Graph neural networks (GNNs) excel in modeling relational data such as biological, social, and transportation networks, but the underpinnings of their success are not well understood. Traditional complexity measures from statistical learning theory fail to account for observed phenomena like the double descent or the impact of relational semantics on generalization error. Motivated by experimental observations of ``transductive'' double descent in key networks and datasets, we use analytical tools from statistical physics and random matrix theory to precisely characterize generalization in simple graph convolution networks on the contextual stochastic block model. Our results illuminate the nuances of learning on homophilic versus heterophilic data and predict double descent whose existence in GNNs has been questioned by recent work. We show how risk is shaped by the interplay between the graph noise, feature noise, and the number of training labels. Our findings apply beyond stylized models, capturing qualitative trends in real-world GNNs and datasets. As a case in point, we use our analytic insights to improve performance of state-of-the-art graph convolution networks on heterophilic datasets.

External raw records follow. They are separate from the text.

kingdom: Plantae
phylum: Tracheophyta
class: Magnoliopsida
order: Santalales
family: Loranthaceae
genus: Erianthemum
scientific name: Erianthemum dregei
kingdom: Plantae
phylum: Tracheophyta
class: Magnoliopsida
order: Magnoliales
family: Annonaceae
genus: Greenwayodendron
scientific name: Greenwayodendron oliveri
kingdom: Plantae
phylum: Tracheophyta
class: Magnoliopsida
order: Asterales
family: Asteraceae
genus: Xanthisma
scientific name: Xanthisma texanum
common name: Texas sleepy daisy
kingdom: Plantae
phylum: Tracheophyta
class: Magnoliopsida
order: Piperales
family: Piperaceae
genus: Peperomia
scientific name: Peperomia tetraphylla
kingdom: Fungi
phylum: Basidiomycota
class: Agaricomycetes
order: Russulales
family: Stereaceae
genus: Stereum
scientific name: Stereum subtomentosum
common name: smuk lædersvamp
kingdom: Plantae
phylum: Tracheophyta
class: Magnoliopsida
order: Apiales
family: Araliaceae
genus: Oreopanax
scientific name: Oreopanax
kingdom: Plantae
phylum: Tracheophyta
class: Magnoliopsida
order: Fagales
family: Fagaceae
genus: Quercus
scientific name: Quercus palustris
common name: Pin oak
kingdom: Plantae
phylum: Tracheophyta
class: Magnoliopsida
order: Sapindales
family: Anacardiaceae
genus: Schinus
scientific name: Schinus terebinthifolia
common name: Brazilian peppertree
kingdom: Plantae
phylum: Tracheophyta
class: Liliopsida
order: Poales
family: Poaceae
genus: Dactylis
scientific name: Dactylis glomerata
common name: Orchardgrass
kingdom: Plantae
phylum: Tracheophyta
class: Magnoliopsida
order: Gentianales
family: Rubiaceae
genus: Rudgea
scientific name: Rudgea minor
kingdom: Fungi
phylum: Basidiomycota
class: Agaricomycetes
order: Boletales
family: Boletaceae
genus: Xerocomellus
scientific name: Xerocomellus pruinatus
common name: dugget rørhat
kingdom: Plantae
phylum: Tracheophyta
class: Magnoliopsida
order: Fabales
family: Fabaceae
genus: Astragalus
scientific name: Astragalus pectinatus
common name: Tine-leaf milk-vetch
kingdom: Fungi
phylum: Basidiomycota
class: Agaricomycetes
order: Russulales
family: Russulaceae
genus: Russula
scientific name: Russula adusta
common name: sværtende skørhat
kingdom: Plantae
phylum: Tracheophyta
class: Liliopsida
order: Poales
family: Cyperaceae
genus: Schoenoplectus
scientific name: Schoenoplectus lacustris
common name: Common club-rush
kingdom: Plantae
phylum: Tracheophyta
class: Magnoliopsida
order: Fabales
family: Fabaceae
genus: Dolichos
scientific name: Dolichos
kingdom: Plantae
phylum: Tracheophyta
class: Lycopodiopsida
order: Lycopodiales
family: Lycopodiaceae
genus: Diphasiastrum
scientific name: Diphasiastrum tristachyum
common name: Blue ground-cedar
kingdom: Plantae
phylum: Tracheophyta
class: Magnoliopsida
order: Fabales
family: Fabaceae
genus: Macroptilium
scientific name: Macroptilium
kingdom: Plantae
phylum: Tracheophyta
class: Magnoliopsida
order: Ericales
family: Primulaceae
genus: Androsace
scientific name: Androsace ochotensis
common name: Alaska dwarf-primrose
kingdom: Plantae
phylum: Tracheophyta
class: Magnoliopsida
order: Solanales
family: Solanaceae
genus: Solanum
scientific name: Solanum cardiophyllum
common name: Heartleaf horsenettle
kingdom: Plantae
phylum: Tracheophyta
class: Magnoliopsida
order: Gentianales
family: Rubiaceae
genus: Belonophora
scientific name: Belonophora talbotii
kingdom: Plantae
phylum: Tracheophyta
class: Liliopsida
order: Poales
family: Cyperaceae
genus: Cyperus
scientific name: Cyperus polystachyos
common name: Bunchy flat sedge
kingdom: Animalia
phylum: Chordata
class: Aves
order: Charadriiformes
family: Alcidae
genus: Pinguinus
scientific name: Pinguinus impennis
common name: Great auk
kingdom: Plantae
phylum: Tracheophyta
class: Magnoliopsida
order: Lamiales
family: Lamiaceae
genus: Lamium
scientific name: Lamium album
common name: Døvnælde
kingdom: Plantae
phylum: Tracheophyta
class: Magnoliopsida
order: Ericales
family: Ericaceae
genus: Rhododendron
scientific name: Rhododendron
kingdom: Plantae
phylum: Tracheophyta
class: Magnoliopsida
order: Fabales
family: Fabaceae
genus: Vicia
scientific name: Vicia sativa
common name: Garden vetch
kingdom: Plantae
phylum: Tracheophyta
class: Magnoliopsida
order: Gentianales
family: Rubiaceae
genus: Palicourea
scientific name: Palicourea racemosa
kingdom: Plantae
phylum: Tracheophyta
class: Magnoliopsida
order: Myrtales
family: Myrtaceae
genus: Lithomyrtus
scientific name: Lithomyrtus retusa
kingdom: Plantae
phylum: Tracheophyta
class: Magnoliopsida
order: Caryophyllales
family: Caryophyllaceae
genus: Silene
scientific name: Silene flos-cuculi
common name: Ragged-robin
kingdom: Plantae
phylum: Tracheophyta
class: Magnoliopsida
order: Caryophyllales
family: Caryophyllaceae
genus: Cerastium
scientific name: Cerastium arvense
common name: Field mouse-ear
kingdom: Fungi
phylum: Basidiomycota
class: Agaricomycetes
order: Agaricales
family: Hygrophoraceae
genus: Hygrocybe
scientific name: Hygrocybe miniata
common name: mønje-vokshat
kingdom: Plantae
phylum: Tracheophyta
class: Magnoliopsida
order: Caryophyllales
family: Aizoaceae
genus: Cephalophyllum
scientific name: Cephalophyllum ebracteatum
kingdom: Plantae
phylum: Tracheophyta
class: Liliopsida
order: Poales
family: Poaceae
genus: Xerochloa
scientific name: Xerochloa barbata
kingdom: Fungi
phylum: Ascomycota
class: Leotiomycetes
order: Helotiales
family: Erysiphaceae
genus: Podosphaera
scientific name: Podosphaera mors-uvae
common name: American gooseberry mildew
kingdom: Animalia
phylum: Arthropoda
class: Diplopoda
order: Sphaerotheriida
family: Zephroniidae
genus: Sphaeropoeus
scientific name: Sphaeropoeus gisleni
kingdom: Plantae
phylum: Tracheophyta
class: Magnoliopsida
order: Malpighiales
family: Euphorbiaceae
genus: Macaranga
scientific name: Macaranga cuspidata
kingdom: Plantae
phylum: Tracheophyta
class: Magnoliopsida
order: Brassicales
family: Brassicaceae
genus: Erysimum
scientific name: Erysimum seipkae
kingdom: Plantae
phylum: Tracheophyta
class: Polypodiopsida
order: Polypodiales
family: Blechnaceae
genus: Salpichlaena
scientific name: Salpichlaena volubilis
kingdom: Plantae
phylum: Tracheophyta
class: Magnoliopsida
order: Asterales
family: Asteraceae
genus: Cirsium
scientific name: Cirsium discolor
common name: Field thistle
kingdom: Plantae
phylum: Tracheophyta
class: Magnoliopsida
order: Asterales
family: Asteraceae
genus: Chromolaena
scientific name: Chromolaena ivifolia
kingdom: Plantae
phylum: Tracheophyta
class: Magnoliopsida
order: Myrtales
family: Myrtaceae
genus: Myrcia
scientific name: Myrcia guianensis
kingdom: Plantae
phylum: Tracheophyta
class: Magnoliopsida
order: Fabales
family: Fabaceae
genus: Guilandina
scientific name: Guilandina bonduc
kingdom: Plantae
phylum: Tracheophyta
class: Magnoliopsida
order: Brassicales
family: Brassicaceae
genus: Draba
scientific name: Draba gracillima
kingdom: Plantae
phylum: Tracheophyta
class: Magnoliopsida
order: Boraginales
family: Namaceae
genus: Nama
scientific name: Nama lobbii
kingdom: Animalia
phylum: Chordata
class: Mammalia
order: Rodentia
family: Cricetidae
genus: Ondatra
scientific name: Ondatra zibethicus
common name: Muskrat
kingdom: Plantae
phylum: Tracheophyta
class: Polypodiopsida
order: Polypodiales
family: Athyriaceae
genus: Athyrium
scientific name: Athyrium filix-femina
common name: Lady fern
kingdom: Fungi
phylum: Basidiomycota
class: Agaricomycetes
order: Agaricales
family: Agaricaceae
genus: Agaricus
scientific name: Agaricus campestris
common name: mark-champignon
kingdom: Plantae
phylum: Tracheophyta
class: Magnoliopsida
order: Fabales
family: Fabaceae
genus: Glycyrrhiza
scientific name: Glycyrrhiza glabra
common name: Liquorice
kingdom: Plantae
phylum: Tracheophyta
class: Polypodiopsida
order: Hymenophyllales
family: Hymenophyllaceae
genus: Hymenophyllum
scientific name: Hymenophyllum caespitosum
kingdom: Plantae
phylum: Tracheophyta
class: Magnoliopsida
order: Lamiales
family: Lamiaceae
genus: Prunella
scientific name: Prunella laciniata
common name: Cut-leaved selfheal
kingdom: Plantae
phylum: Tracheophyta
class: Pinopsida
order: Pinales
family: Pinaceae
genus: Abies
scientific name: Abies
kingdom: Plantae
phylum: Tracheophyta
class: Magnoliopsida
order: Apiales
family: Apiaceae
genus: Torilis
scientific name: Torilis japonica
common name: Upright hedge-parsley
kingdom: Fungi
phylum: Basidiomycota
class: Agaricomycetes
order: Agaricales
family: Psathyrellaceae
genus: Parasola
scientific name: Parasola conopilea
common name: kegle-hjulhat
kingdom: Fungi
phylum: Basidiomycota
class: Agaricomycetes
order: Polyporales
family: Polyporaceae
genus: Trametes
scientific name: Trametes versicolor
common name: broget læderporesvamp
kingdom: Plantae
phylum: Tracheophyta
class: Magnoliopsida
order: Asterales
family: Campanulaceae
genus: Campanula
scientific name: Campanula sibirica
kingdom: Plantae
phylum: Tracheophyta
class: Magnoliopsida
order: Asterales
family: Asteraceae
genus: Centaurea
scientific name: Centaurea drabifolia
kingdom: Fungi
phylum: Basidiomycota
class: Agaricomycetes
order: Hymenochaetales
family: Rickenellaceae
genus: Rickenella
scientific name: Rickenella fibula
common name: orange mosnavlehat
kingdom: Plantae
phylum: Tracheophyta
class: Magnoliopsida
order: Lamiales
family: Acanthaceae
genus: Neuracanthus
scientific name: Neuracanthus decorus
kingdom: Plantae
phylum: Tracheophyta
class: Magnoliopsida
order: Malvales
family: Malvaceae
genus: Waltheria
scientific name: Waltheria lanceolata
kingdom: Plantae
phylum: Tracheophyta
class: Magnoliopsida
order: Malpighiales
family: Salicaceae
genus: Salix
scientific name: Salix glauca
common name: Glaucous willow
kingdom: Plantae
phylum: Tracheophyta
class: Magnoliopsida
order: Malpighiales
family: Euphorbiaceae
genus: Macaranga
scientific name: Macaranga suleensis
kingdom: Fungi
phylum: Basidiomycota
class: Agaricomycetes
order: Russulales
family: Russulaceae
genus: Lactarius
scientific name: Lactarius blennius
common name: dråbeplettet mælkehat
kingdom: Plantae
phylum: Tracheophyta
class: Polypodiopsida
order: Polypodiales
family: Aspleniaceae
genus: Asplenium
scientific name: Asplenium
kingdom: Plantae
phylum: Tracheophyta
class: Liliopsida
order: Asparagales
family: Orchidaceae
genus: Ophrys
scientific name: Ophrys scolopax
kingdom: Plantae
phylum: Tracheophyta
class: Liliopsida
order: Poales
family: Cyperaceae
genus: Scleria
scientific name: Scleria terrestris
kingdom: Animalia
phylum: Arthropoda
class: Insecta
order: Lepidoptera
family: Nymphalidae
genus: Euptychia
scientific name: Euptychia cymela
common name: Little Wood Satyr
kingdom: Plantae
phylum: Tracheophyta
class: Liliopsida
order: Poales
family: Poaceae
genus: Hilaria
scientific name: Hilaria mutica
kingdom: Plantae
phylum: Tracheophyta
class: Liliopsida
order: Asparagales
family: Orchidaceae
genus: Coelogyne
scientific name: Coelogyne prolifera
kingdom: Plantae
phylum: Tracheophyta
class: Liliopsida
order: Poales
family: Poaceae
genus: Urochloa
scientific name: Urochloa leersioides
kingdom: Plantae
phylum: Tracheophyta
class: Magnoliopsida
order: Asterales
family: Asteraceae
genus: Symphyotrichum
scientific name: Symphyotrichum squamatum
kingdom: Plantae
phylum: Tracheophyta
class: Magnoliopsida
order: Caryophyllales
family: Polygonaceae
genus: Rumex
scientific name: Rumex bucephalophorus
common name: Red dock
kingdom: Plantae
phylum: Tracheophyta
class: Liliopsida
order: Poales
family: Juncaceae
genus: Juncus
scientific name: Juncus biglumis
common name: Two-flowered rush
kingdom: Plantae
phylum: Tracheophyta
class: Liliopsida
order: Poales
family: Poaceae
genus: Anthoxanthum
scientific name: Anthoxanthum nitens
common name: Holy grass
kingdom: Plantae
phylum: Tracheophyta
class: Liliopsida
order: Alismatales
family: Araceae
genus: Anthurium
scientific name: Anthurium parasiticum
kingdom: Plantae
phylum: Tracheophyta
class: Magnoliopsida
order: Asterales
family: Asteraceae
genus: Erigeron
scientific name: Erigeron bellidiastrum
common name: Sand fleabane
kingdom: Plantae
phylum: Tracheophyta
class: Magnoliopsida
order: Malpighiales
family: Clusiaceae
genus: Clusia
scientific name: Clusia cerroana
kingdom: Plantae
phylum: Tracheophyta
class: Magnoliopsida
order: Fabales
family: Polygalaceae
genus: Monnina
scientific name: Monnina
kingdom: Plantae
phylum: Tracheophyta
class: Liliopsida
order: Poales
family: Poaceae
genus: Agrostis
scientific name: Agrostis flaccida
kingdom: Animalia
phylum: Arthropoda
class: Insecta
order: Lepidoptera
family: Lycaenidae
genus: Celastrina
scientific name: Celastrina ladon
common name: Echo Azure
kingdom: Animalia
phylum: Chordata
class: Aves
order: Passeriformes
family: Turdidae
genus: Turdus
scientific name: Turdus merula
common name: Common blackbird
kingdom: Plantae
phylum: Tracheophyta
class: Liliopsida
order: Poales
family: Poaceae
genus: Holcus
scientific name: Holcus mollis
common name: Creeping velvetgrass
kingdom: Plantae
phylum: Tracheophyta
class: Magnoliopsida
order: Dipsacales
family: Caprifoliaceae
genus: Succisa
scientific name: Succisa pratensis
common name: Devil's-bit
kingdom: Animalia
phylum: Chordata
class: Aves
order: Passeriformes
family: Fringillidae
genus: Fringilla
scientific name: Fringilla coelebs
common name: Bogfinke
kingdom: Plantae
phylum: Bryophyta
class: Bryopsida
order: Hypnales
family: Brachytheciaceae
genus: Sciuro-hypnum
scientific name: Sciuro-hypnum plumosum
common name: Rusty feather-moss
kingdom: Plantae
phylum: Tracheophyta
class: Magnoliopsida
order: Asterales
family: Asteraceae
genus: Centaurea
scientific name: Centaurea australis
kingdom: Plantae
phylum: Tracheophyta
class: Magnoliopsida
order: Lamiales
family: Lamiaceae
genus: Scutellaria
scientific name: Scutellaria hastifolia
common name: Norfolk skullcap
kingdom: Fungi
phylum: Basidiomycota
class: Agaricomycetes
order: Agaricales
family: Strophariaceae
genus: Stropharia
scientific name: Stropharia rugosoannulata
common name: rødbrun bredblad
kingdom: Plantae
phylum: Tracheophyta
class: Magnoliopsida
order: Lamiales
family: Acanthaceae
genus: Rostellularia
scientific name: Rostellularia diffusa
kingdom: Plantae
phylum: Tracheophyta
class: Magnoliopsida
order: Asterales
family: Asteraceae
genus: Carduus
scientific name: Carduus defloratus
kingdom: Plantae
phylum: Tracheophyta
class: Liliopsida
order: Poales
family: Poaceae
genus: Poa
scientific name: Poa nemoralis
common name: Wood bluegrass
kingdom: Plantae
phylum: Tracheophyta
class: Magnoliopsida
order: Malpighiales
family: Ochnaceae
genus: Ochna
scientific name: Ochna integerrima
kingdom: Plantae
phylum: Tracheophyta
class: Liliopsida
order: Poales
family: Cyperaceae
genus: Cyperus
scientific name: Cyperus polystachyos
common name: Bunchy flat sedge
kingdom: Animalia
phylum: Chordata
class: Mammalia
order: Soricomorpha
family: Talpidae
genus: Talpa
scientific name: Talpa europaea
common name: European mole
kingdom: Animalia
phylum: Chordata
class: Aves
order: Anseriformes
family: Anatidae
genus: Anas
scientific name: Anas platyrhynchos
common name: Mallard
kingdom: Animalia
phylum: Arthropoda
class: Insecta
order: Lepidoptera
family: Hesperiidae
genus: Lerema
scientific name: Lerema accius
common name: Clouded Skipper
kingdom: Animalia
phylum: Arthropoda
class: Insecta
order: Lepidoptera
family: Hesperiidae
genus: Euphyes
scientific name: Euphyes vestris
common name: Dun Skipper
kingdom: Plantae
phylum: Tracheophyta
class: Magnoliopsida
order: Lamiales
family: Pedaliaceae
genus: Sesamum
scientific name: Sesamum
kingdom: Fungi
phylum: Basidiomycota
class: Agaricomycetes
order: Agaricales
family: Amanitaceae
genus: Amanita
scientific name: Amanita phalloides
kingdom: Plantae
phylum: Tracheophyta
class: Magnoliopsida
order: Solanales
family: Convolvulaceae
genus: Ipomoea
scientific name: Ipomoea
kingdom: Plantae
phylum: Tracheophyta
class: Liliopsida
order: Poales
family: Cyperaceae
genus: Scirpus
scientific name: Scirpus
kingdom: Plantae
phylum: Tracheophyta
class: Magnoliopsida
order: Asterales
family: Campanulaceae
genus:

翻译：图神经网络（GNNs）在生物、社交和交通网络等关系型数据建模中表现出色，但其成功的内在机制尚未被充分理解。来自统计学习理论的传统复杂度指标无法解释诸如双重下降或关系语义对泛化误差的影响等观测现象。受关键网络和数据集中“转导式”双重下降实验观察的启发，我们利用统计物理和随机矩阵理论的分析工具，精确刻画了上下文随机块模型上简单图卷积网络的泛化行为。研究结果揭示了同质性与异质性数据上学习的细微差异，并预测了近年来研究质疑GNNs中存在的双重下降现象。我们展示了风险如何由图噪声、特征噪声和训练标签数量之间的相互作用所塑造。研究结论不仅适用于简化模型，还能捕捉真实世界GNNs和数据集中的定性趋势。作为例证，我们利用分析洞见提升了最先进图卷积网络在异质性数据集上的性能。